At a time when the outbreak of borrowing costs of states fears a crisis of sovereign debts, the ECB has announced the creation of an “anti -fragmentation” instrument to reduce the gap between the rate for the countries of the North and South of the euro zone.
At a time when the bursting of borrowing costs of the euro zone states, following the announcement of a tightening of monetary policy, revives the specter of a crisis of sovereign debts, the Council of Governors of The European Central Bank (ECB) held an exceptional meeting of its council of governors on Wednesday, June 15.
At the end of the latter, the institution has announced that it “will apply a certain flexibility in the reinvestment” of the obligations held for its emergency program launched during the pandemic (PEPP). The ECB has also instructed its teams to “accelerate” the design of a new “anti -prone” instrument to combat a too large spacing of rates between countries in the north and countries in the south of the euro zone.

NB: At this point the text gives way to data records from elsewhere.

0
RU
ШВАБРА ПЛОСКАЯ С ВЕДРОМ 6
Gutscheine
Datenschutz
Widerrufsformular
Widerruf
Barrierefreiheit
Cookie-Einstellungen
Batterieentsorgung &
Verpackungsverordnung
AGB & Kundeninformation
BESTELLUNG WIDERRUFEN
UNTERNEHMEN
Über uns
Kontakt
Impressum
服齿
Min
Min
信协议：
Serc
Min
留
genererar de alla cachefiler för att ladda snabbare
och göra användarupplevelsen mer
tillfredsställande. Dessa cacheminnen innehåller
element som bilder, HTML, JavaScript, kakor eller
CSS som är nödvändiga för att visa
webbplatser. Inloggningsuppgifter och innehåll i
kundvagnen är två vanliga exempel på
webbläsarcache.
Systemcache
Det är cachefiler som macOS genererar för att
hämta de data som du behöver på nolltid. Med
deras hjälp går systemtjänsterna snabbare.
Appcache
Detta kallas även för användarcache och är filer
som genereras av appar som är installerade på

The goal is to calm the recently appeared tensions on Italy’s borrowing rates in particular, while the pandemic has “left lasting vulnerabilities” in the euro zone. However, no details on the content of this instrument or its adoption calendar has been given.

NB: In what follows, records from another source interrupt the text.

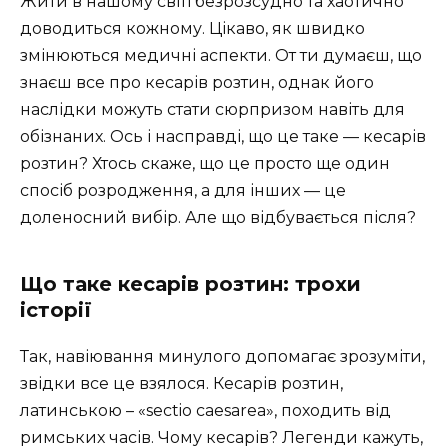
Жити в нашому світі безрозсудно та хаотично
доводиться кожному. Цікаво, як швидко
змінюються медичні аспекти. От ти думаєш, що
знаєш все про кесарів розтин, однак його
наслідки можуть стати сюрпризом навіть для
обізнаних. Ось і насправді, що це таке — кесарів
розтин? Хтось скаже, що це просто ще один
спосіб розродження, а для інших — це
доленосний вибір. Але що відбувається після?
Що таке кесарів розтин: трохи
історії
Так, навіювання минулого допомагає зрозуміти,
звідки все це взялося. Кесарів розтин,
латинською – «sectio caesarea», походить від
римських часів. Чому кесарів? Легенди кажуть,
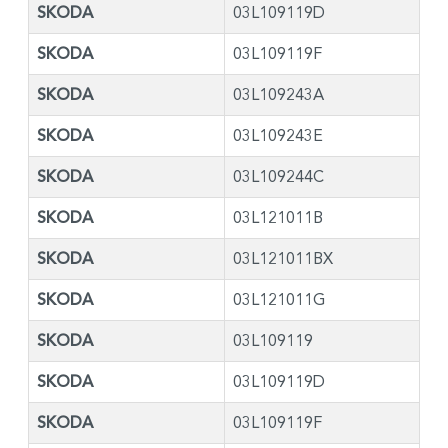
SKODA
03L109119D
SKODA
03L109119F
SKODA
03L109243A
SKODA
03L109243E
SKODA
03L109244C
SKODA
03L121011B
SKODA
03L121011BX
SKODA
03L121011G
SKODA
03L109119
SKODA
03L109119D
SKODA
03L109119F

Bruno Le Maire for a monetary policy that is “well targeted”
Shortly before this emergency meeting, Bruno Le Maire, the Minister of the French Economy, estimated that the normalization of European monetary policy “must be done gradually and anticipated”: “We do not want Brutality, we do not want decisions that could take economic actors by surprise and which would ultimately create more economic difficulties than anything else, “said the minister, who was expressed on the sidelines of the living room in Paris.
“We can clearly see that what guarantees the maintenance of growth – which is our priority -, the maintenance of job creation, the ability to finance ecological transition is visibility”, detailed M The mayor, adding that “this is the choice that was made by the European Central Bank, it was the choice that was made by Christine Lagarde, and that seems to me the only wise choice”. He also pleaded for a monetary policy which is “well targeted”, with a necessary “balance” between the fight against inflation and support for economic growth.

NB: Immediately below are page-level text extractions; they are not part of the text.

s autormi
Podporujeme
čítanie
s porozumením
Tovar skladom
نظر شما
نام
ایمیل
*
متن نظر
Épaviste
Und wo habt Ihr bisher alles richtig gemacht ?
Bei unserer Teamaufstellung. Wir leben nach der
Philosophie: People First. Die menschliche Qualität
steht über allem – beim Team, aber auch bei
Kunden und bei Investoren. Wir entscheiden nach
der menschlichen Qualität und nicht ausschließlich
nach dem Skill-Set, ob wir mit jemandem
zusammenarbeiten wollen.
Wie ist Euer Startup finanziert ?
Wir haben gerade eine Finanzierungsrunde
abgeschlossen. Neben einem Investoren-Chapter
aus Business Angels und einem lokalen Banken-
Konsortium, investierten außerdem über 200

the concern of central banks
This emergency meeting of the BCE Governors’ Council intervened while the sovereign debt market has experienced strong turbulence since the central bank announced, last week, its intention to increase its rates from July directors to combat inflation. The American Federal Reserve (Fed) could also announce its highest increase in its guiding rates since 1994.
“There is inflation in Europe which is different from inflation in the United States. There is an economic situation in Europe which is different from the American situation. We therefore want to have a European monetary policy that normalizes Gradually and without brutality, “said Bruno Le Maire.